- _TASK GOAL_
What lines of the data below include the word "Wabiszewski"? Report them by copying each.

[EXERCISE DATA — start]

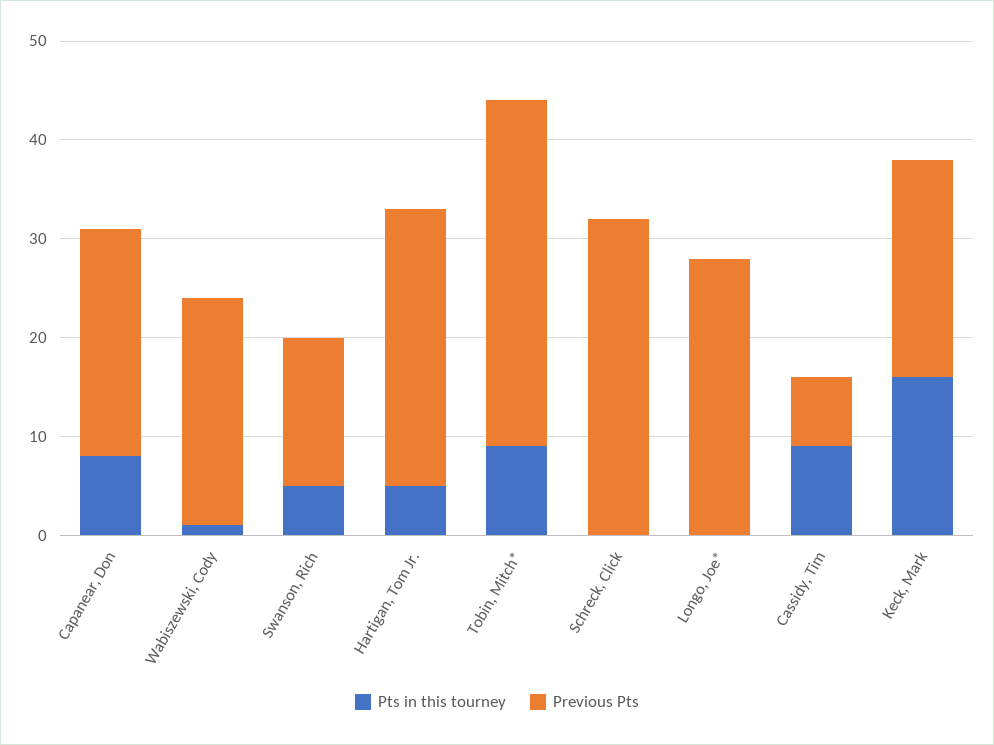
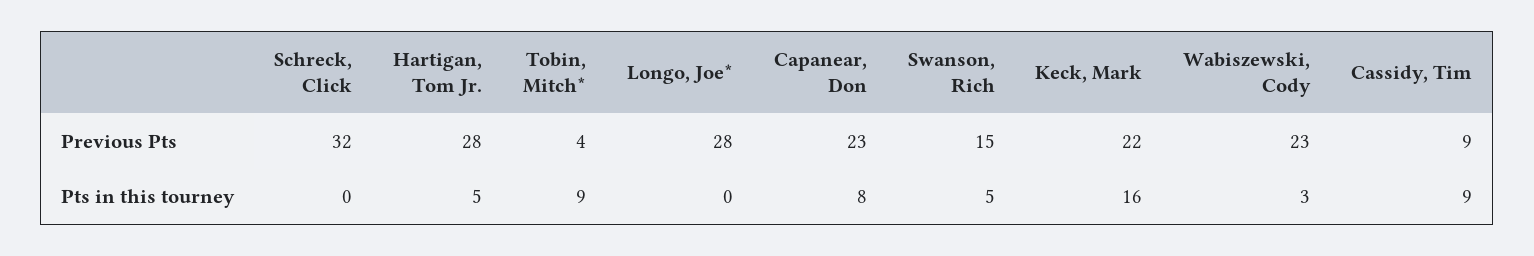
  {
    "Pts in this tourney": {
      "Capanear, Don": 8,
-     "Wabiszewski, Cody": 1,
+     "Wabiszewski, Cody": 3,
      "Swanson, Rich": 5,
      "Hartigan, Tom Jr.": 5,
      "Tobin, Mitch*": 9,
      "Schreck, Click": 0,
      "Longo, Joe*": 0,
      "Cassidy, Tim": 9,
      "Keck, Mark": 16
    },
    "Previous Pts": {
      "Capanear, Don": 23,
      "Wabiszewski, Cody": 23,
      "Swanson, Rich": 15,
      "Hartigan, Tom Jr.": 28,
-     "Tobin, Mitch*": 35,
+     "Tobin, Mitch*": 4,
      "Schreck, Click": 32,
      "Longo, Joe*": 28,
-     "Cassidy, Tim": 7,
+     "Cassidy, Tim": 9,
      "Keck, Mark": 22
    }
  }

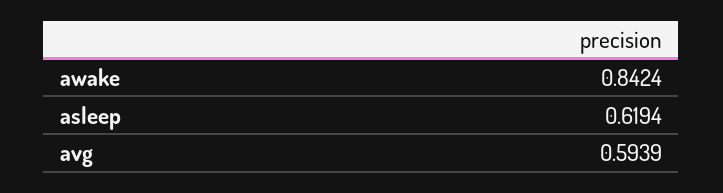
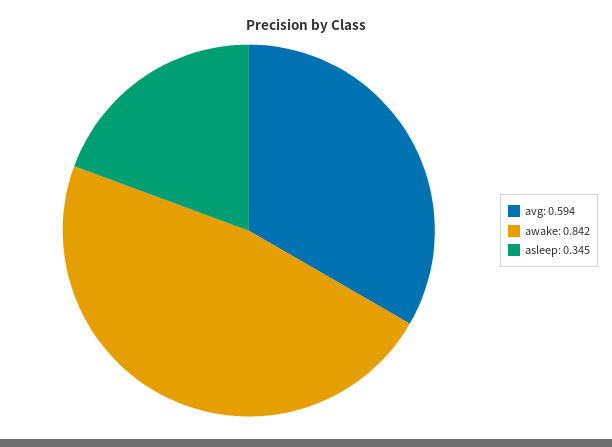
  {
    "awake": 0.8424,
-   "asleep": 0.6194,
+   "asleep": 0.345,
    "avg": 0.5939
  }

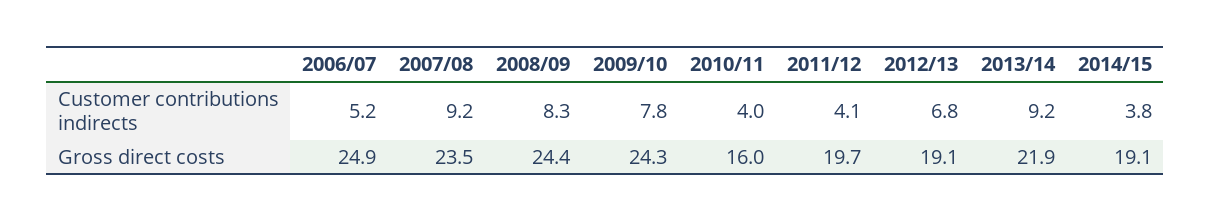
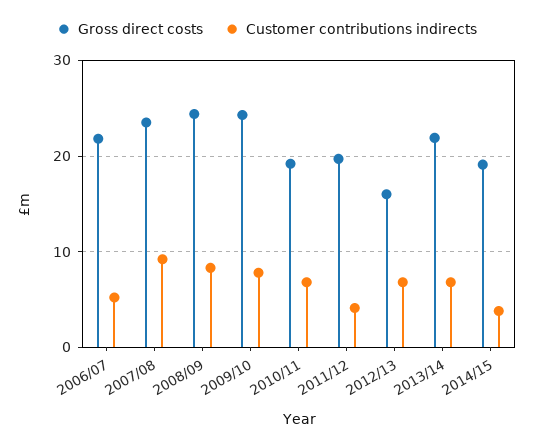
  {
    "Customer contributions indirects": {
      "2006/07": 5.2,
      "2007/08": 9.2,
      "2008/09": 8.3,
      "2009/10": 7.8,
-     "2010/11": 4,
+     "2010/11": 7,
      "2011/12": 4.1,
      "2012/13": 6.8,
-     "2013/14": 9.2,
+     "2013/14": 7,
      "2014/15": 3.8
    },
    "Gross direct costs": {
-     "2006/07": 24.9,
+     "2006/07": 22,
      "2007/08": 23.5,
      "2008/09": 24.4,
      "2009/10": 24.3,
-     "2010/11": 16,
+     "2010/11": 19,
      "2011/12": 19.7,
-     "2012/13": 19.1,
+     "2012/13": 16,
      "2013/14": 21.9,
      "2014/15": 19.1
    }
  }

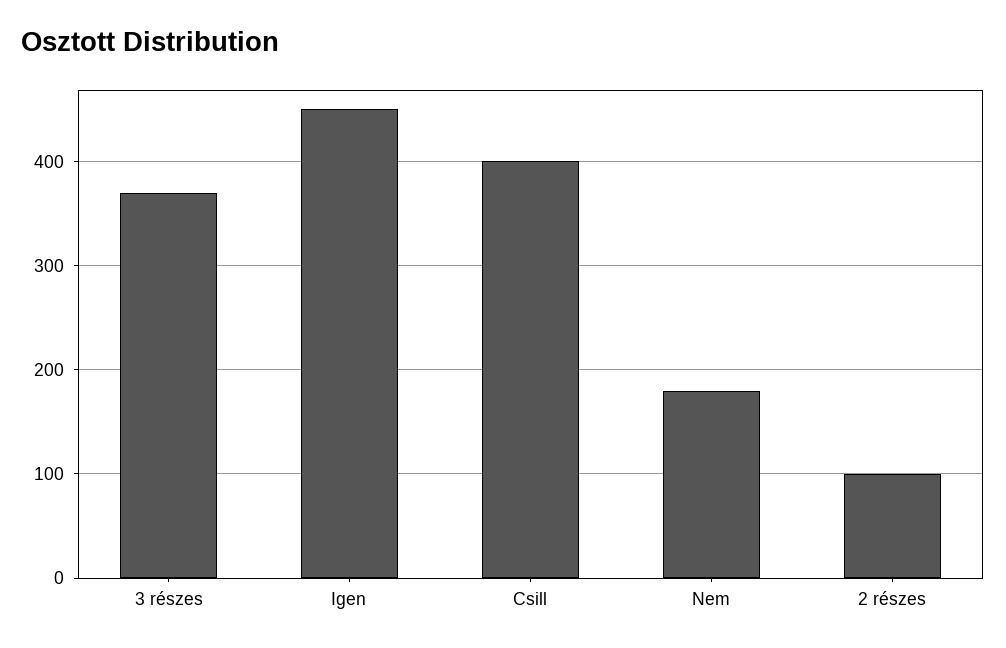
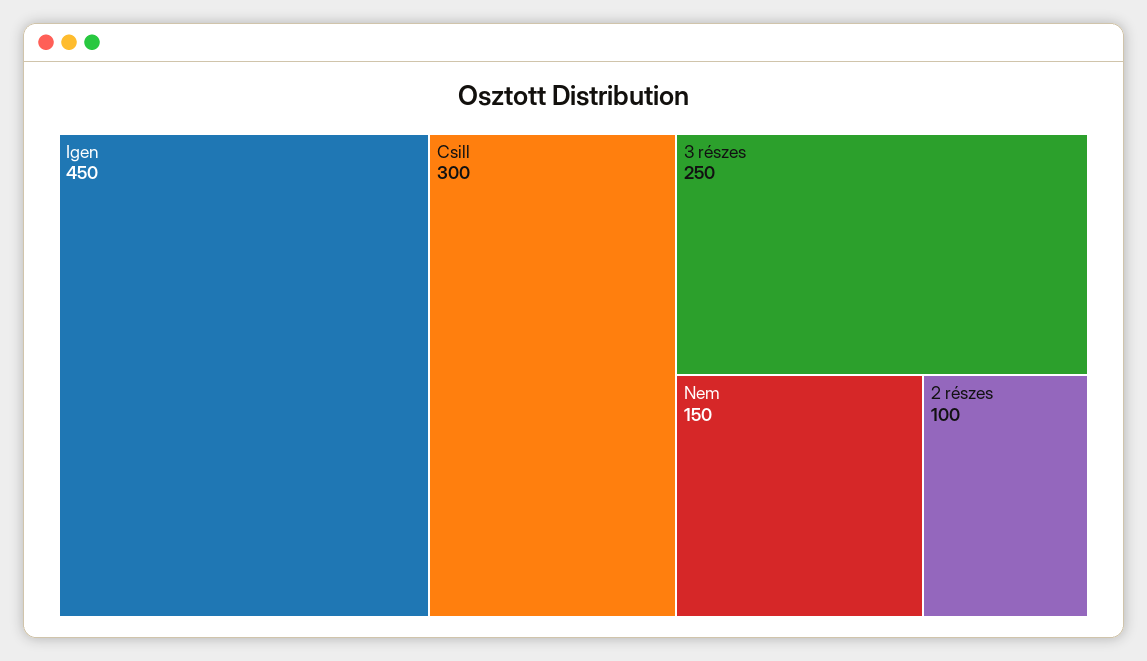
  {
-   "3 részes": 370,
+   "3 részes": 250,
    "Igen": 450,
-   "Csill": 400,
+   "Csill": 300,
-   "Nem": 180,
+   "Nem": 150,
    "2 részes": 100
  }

[EXERCISE DATA — finish]

- _TASK SOLUTION_
-     "Wabiszewski, Cody": 1,
+     "Wabiszewski, Cody": 3,
      "Wabiszewski, Cody": 23,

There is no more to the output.